Stress, Fairness, and Candidate Diversity

  • Many note that interviews are inherently stressful; some say bug‑squash is still less stressful than LeetCode, others say it’s stressful in a different way.
  • Concern that this format selects for people who already have multiple offers or are practiced at interviewing, and against those under financial pressure, with anxiety, or disabilities.
  • Debate over whether hiring should intentionally select for “working well under interview stress” vs minimizing artificial stress to better approximate day‑to‑day performance.
  • Some argue LeetCode disproportionately hurts older engineers (less time to grind) and people with obligations; others dispute that age effect.
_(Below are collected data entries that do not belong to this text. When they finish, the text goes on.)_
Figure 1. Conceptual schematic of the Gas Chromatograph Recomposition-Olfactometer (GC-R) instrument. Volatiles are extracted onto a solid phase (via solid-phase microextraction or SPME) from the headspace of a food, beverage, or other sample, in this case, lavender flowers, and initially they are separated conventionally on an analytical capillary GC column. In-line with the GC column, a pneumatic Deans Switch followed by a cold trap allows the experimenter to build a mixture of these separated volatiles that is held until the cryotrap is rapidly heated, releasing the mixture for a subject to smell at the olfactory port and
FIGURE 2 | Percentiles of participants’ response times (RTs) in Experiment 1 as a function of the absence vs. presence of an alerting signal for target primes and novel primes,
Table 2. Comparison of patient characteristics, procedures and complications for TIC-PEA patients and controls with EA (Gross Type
Implementation Details: Environment, Language, Time

  • Setup costs are a recurring complaint: cloning repos, dependency hell, IDE config, slow laptops can eat much of the interview.
  • Proposals: pre‑packaged environments, cloud dev environments, or online sandboxes vs “bring your own tools.”
  • Screen‑sharing raises privacy concerns; some prefer constrained windows or remote environments over exposing a full personal desktop.
  • Disagreement on language choice:
    • One view: let candidates use any familiar language to measure debugging, not syntax.
    • Another: using the company’s main language is a valid and useful filter, especially where language‑specific performance or tooling matters.
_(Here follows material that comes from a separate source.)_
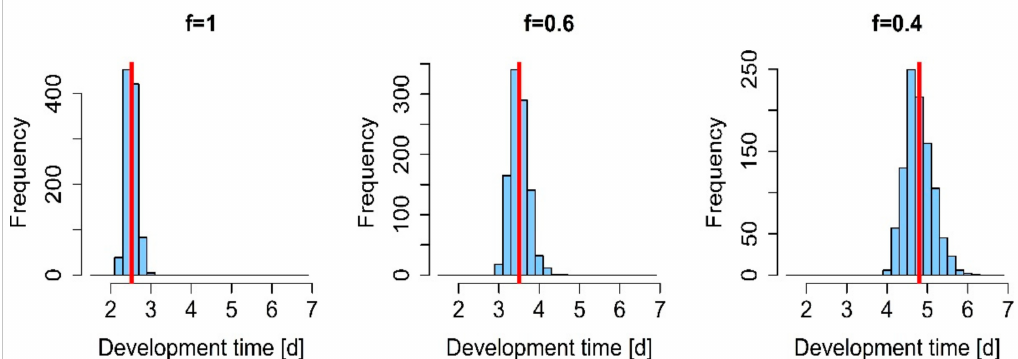
Figure 3. Simulated development times in days (d) (n = 1000) for the example of the fifth larval instar reared at 26 ◦ C and three different feeding regimes: Ad libitum (f = 1), intermediate (f = 0.6), and low (f = 0.4) food availability. Blue columns represent the frequencies of the development times of larvae (n = 1000), and the red vertical line indicates the mean development time per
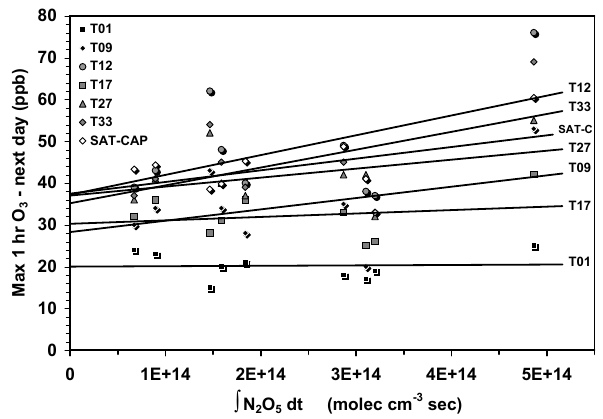
Fig. 10. Correlation of integrated N 2 O 5 concentration with respect to time over the course of the night and maximum 1 h average ozone the next day seen at monitoring stations in the Lower Fraser Valley. The analysis includes only nights in which a significant observable sea breeze was observed the next day have been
Signal Quality and What’s Actually Measured

  • Supporters say it gives “remarkably high signal” on practical competence and debugging approach (hypothesis → test → refine), even if the bug isn’t fully fixed.
  • Critics see high randomness: bug difficulty varies, code style mismatches can confuse, and you may learn only “can they fix this one bug.”
  • Concern that candidates can over‑ or under‑estimate their performance; some think clear self‑assessment is good, others worry it can tank confidence mid‑loop.
  • Some skepticism that “cheating is indistinguishable from skill”; others argue you can still detect shallow understanding via probing questions.

Alternatives and Variants

  • Variants mentioned:
    • Code review of a bad PR.
    • “Tell me about a bug you solved” walkthrough (with debate over recall/memory issues).
    • Write tests for a small function and infer edge cases.
    • Mini work‑sample tasks (small feature, perf issue, or prod‑like incident).
  • Several emphasize that debugging exercises should be one component among multiple structured, level‑appropriate questions, not the sole gate.